[Opening Text block section]

4 tips to help businesses survive & thrive beyond COVID-19
While the world is still very much in the throes of the coronavirus pandemic, its long-term impact on our lives has, arguably, become a little clearer. Businesses all over the world are beginning to consider how it will impact not only their revenues but, all aspects of their operations, notably where and how their employees will continue working in the long run.
With the global economy in a constant state of flux, entire industries are shifting to and from remote working arrangements and businesses are attempting to carry out vital processes in a continually changing environment. With the end date for this crisis so difficult, if not impossible, to predict, what practical measures can businesses take to succeed in this period of prolonged uncertainty?
Evaluating Your Office Structure
It’s fairly clear by now that remote work is both a viable option for many companies and a way to cut down on costs during this time of economic uncertainty. So much so, that the work-from-home template has caused many to reconsider investing in large and expensive office spaces altogether.
One viable option to reduce costs is the hub-and-spoke office model, in which employees generally work from home but have the option to regularly check in to a local office. This allows them to reconnect with colleagues face to face without needing to commute to a company headquarters, which may be much further away. Such a model has real benefits to companies who no longer need to rent large spaces in expensive cities and can instead take up smaller spaces in less expensive locations, closer to where clusters of their workforce lives.
As no one can accurately predict when businesses will be able to return to what was once normal operations, now is the time to examine whether investing in a hub-and-spoke model could be more beneficial.

[Closing Text block section]

> Task directions
In the COVID-19 business article, where do employees generally work under the hub-and-spoke office model? The items that come next are separate material and are not part of the article on helping businesses survive beyond COVID-19.

[Opening Information section]

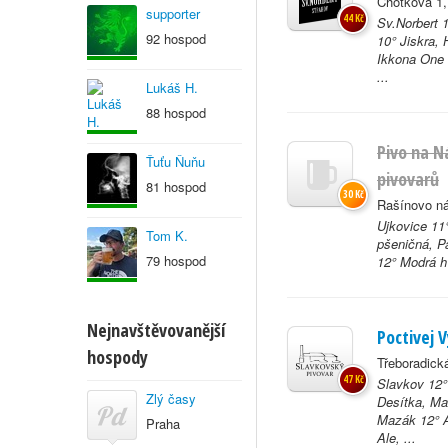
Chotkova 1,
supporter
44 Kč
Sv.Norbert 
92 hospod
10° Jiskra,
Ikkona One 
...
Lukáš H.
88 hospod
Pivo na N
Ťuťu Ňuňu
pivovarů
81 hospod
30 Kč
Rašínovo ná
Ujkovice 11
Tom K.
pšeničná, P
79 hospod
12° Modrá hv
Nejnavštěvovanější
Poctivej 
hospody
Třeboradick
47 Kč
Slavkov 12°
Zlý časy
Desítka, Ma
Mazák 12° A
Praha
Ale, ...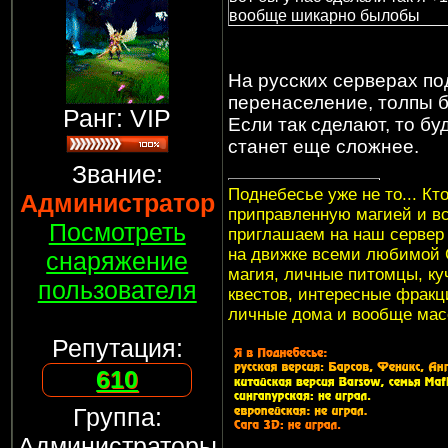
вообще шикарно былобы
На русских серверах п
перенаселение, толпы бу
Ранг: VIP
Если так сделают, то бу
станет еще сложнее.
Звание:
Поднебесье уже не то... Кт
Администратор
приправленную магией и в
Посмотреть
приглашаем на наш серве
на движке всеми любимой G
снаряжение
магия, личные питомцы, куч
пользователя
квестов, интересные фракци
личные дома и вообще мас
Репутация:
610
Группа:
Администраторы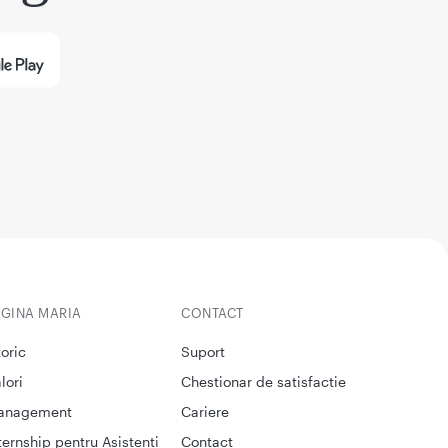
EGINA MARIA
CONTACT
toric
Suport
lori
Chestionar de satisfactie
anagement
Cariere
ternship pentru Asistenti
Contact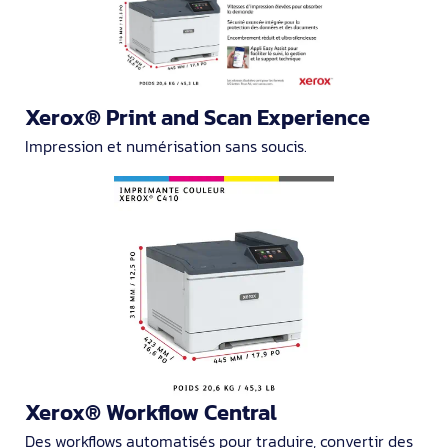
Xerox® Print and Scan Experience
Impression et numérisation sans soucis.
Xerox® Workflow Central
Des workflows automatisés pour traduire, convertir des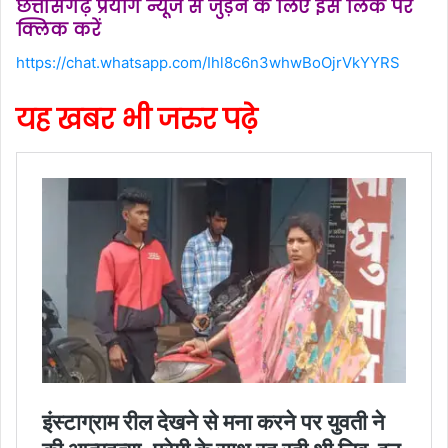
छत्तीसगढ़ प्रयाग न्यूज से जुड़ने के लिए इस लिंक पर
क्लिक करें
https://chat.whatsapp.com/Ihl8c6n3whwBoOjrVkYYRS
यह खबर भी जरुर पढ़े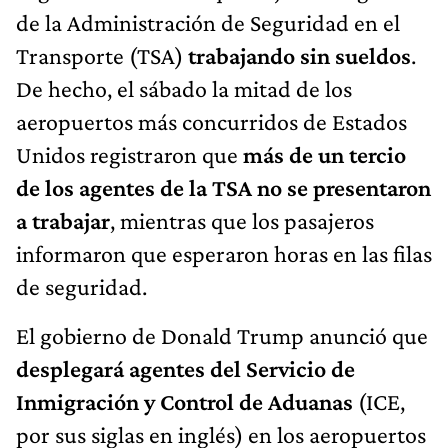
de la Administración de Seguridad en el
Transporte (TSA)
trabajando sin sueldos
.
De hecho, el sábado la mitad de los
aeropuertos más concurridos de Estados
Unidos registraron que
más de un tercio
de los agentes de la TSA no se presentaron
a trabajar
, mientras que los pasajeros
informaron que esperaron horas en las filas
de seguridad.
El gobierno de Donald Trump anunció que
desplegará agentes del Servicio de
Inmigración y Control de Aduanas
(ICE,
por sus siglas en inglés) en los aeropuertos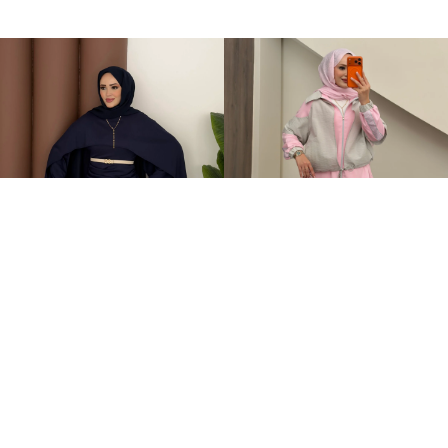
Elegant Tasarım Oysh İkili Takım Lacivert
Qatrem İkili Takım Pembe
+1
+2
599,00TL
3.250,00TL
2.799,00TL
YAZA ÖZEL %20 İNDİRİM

[Closing Information section]

> Expected answer
They generally work from home but can regularly check in to a local office.